Day 362: Experiment two
Well today is going to be a quick recap of my experiment yesterday. This will be just as much for me as it is for all of you. While I can’t go into the experiment details (since I’m working to publish this) I can give a pretty good overview like I did the last time around.
Experiments are hard. There is a lot of setup and teardown involved. Some are more involved than others and unfortunately mine is pretty setup/teardown intensive. There are some pre-experiment things I can do to make this process smoother, but unfortunately there are limits to what I can do.
Testing the equipment prior to starting is one of the few things I can do to make sure everything goes according to plan. It sounds silly, but by plugging everything in beforehand I can make sure nothing weird is going on. That doesn’t mean I don’t give myself a heart attack when I forget to do something (like say place the ground electrode… oops), but it means that I can be confident that if something isn’t working it’s because I missed a step somewhere (like turning on the amplifier… really?) and not because the equipment broke.
Thankfully the experiment yesterday went somewhat smoother than the first experiment. For example, this time I remembered my stop flag so I could easily segment my data into the chunks it needs to be segmented into for processing. This means that four of the five datasets (should) be easily segmented now.
I also had an easier time setting up the equipment.
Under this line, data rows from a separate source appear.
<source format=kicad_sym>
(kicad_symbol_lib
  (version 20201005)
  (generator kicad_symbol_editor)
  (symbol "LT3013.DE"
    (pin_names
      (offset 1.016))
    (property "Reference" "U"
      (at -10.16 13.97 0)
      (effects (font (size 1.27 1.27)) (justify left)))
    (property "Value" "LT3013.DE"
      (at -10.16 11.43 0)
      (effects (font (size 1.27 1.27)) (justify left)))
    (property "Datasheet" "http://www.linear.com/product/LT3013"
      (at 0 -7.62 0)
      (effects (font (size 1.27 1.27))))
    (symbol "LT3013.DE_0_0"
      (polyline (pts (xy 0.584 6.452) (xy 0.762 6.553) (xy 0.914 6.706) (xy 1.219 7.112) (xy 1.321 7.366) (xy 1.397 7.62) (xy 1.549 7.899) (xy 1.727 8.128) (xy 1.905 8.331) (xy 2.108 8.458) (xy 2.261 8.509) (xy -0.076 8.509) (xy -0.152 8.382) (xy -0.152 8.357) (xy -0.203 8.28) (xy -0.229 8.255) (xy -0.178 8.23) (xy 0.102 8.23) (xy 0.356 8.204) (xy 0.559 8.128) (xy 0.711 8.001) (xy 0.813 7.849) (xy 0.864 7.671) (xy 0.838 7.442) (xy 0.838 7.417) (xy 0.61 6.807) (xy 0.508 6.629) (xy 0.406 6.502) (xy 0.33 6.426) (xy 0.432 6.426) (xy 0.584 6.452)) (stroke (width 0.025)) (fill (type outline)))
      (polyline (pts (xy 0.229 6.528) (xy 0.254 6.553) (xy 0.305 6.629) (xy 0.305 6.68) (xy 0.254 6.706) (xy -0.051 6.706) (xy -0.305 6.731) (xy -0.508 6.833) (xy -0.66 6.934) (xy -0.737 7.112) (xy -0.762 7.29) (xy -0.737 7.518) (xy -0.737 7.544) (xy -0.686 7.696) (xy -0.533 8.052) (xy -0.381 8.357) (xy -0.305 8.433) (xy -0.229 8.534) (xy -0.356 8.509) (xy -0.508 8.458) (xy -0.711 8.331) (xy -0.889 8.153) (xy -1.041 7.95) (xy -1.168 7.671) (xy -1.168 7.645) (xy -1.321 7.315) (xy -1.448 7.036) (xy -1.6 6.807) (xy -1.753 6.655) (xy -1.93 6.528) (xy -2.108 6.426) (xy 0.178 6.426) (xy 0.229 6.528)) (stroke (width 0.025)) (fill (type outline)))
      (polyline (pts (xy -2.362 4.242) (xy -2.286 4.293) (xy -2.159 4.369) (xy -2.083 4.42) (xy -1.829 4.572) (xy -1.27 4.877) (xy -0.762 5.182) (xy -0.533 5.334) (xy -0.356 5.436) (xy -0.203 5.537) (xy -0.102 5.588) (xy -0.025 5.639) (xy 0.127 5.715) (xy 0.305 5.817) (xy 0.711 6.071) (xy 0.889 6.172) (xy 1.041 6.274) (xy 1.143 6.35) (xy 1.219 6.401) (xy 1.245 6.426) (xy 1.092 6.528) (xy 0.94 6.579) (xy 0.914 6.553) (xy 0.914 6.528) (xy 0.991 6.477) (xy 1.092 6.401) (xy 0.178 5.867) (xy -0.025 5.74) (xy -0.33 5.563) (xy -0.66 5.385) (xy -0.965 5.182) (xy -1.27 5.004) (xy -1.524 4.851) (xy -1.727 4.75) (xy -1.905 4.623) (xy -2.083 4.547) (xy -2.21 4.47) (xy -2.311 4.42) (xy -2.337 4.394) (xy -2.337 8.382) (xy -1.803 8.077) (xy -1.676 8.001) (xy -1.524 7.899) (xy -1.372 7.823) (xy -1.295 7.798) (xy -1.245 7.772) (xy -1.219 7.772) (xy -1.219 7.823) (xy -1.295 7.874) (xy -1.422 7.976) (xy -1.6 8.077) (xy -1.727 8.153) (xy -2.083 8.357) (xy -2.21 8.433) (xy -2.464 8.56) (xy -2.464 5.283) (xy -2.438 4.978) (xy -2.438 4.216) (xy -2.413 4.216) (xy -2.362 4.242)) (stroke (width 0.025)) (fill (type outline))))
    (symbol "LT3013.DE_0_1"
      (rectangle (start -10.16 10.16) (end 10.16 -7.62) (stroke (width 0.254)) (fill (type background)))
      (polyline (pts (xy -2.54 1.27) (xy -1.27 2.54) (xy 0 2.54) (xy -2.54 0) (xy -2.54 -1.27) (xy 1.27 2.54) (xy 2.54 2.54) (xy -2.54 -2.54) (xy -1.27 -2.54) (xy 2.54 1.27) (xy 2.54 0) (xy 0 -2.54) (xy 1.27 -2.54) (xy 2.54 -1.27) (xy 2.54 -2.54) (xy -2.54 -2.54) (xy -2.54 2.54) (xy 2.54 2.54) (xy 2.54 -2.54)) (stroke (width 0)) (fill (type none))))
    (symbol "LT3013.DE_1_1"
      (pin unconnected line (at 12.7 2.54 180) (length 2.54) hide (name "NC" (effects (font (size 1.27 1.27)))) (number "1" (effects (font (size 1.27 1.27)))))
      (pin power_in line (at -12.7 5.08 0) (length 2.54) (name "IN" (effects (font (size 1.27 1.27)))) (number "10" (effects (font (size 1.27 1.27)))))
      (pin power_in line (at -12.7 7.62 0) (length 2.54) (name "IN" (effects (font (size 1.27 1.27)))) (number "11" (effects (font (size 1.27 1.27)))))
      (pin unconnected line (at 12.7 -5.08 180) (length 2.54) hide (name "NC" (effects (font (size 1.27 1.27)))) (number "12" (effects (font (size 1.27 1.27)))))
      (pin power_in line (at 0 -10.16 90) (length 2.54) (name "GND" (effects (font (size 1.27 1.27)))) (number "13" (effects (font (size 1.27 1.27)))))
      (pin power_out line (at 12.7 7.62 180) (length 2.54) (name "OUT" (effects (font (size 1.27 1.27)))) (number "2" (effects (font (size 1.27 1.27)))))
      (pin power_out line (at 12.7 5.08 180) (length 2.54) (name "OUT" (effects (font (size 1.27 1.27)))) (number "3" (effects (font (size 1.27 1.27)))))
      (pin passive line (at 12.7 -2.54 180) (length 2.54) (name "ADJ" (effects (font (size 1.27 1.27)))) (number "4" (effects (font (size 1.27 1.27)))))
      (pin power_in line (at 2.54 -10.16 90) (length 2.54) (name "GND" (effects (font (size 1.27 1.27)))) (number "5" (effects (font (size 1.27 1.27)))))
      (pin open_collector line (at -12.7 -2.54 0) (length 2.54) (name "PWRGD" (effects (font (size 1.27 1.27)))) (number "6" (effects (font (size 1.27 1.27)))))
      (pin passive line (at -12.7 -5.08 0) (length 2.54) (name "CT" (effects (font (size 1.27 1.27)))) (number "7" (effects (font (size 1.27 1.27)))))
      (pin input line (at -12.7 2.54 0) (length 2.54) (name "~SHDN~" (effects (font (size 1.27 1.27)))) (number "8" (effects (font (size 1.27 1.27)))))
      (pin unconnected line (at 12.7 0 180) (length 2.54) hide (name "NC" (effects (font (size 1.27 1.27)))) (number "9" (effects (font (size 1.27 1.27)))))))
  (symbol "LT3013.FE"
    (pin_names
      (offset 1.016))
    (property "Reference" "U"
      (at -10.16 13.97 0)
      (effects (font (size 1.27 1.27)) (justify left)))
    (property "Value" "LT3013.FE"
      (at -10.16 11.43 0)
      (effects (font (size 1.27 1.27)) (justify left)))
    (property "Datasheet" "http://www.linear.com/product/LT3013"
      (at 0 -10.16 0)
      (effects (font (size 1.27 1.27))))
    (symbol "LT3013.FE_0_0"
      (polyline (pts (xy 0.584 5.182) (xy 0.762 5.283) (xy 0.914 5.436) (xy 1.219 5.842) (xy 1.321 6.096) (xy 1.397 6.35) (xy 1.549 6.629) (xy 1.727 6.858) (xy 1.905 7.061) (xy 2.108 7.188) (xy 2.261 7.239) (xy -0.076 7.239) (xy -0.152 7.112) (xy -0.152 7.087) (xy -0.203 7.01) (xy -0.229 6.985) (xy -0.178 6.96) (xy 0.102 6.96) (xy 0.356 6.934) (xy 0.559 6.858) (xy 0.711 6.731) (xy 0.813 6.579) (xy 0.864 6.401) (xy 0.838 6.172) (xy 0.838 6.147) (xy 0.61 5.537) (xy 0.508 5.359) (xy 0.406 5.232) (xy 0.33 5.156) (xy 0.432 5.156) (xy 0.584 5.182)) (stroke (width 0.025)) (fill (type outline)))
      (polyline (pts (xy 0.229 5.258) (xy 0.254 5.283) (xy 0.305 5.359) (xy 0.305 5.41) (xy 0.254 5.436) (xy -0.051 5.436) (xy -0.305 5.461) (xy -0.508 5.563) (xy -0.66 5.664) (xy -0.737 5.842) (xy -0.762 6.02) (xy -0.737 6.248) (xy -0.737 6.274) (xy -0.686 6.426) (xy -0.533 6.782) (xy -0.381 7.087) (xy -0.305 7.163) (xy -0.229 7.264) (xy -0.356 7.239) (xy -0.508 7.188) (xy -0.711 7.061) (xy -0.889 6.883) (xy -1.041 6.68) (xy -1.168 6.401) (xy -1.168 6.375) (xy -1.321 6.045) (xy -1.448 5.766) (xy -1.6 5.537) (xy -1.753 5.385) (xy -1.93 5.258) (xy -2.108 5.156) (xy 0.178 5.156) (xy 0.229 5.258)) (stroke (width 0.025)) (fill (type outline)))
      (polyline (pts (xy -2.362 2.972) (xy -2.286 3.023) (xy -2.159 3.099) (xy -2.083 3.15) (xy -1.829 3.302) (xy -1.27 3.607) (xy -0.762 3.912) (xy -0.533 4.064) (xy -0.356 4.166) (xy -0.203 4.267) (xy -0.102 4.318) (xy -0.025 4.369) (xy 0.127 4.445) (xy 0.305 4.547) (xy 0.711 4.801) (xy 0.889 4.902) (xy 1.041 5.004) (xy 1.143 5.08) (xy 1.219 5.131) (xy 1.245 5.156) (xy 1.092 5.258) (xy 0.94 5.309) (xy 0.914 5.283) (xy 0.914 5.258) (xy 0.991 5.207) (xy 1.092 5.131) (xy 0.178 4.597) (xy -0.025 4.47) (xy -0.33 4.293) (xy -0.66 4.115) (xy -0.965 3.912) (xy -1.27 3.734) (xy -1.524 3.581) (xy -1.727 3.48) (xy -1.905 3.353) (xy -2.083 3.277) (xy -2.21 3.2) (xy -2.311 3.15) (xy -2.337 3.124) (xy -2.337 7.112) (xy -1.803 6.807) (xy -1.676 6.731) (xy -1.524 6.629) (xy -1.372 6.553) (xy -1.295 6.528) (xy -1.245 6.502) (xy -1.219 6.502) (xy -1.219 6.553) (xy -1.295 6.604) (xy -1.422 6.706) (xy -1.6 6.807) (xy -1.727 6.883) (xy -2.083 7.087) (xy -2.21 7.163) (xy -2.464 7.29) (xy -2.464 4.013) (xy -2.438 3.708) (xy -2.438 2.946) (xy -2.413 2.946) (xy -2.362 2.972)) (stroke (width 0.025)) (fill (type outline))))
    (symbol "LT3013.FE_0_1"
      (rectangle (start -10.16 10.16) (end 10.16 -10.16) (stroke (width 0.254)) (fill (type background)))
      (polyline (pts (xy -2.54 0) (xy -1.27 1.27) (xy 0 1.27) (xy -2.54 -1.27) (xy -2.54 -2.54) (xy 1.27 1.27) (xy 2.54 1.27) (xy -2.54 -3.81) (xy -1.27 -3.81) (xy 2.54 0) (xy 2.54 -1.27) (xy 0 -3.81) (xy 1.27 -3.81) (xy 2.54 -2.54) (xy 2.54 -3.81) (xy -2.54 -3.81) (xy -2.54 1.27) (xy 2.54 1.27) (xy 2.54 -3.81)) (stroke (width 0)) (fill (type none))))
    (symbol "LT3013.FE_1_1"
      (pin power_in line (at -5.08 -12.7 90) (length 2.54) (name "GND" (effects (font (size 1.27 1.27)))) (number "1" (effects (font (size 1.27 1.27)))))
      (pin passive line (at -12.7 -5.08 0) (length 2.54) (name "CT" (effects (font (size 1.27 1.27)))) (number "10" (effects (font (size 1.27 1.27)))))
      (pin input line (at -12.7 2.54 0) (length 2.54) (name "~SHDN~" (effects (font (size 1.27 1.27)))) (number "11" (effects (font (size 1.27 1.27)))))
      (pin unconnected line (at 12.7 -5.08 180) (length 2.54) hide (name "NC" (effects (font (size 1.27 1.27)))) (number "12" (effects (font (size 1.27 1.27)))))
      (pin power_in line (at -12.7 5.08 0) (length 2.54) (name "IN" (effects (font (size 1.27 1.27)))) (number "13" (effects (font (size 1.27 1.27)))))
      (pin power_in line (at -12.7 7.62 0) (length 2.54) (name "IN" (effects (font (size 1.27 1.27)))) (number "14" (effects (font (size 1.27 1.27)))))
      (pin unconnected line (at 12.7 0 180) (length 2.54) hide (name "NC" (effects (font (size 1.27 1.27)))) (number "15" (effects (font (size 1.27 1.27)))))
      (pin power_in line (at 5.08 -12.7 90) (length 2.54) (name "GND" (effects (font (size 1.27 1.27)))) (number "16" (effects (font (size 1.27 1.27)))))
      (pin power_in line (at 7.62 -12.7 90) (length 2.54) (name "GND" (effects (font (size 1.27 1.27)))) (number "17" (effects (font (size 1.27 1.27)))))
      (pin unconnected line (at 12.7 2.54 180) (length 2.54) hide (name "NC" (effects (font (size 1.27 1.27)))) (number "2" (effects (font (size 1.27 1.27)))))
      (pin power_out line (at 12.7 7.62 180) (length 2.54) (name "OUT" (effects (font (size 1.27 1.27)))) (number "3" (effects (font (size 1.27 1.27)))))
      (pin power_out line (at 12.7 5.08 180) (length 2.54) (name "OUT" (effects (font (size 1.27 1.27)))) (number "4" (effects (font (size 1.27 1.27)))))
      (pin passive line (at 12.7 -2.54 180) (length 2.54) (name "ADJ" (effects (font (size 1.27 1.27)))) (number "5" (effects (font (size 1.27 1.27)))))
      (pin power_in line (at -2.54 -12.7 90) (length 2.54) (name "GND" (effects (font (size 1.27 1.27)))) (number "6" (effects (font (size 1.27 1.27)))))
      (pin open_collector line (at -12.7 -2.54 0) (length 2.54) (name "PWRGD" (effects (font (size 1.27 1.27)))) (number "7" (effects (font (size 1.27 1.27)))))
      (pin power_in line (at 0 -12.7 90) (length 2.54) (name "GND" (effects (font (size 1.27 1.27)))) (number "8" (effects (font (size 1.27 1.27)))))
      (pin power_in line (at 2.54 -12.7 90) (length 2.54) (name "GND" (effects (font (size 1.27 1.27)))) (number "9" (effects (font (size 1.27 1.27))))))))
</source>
If you’ve never been part of an EEG experiment or had to set one up, it can be time consuming. We use something called wet electrodes. This means that when we put the fun swim cap looking sensor array on the head we need to add some conductive gel (basically a gel with a lot of salt in it). The gel bridges the gap between the skin and the electrode caused by hair and reduces the impedance (resistance). That’s why we use a blunt tipped needle to add gel once we’ve put the cap on the head.
Below is a photo I took of some of my lab mates doing just this, it’s a great photo and shows how this is done. Remember, our lab is non-invasive so we don’t puncture the skin. The syringe tip is blunt, so it’s like a metal straw and lets us add gel between the head and the electrode. It’s pain free and we’ve done it to people of all ages (even babies believe it or not).
You may have noticed if you look very closely at the image above some colored lights on each of the sensors. The LED changes color depending on measured impedance, when it’s green we have low impedance, red is high, and yellow is borderline. We don’t mind yellow so much because as the gel warms up from the heat of the skin the impedance will drop. We measure impedance before and after the experiment for this reason.
I’ve also been using my test rig which I’m happy to report has worked pretty flawlessly so far. I need to make some slight modifications to it to make it more user friendly, but it works and that’s all I care about for this set of experiments. The experiment itself lasts about 1 hour, setup on average will take about 2 hours, so we’re looking at 3 hours a person.
Of course for something like this I arrive an hour and a half early (at least) to do my pre-experiment setup and I spend another hour and a half for clean up post-experiment. If we’re doing the math, that’s a 6 hour workday just for the experiment. Which is about 2 hours longer than our normal experiments.
I managed to shave off about a half an hour on this last experiment so I’m somewhat optimistic that as I continue the amount of time it takes to perform the experiment will decrease. Of course, I’m only collecting data from 5 subjects so there isn’t a whole lot of time to improve my performance, but this is just the first set of experiments and we’re already planning the next round.
So yeah, two down, three more to go. I’m excited to be taking yet another step towards my PhD. It’s work and a little exhausting, but it’s nice to be making progress again.
But enough about us, what about you?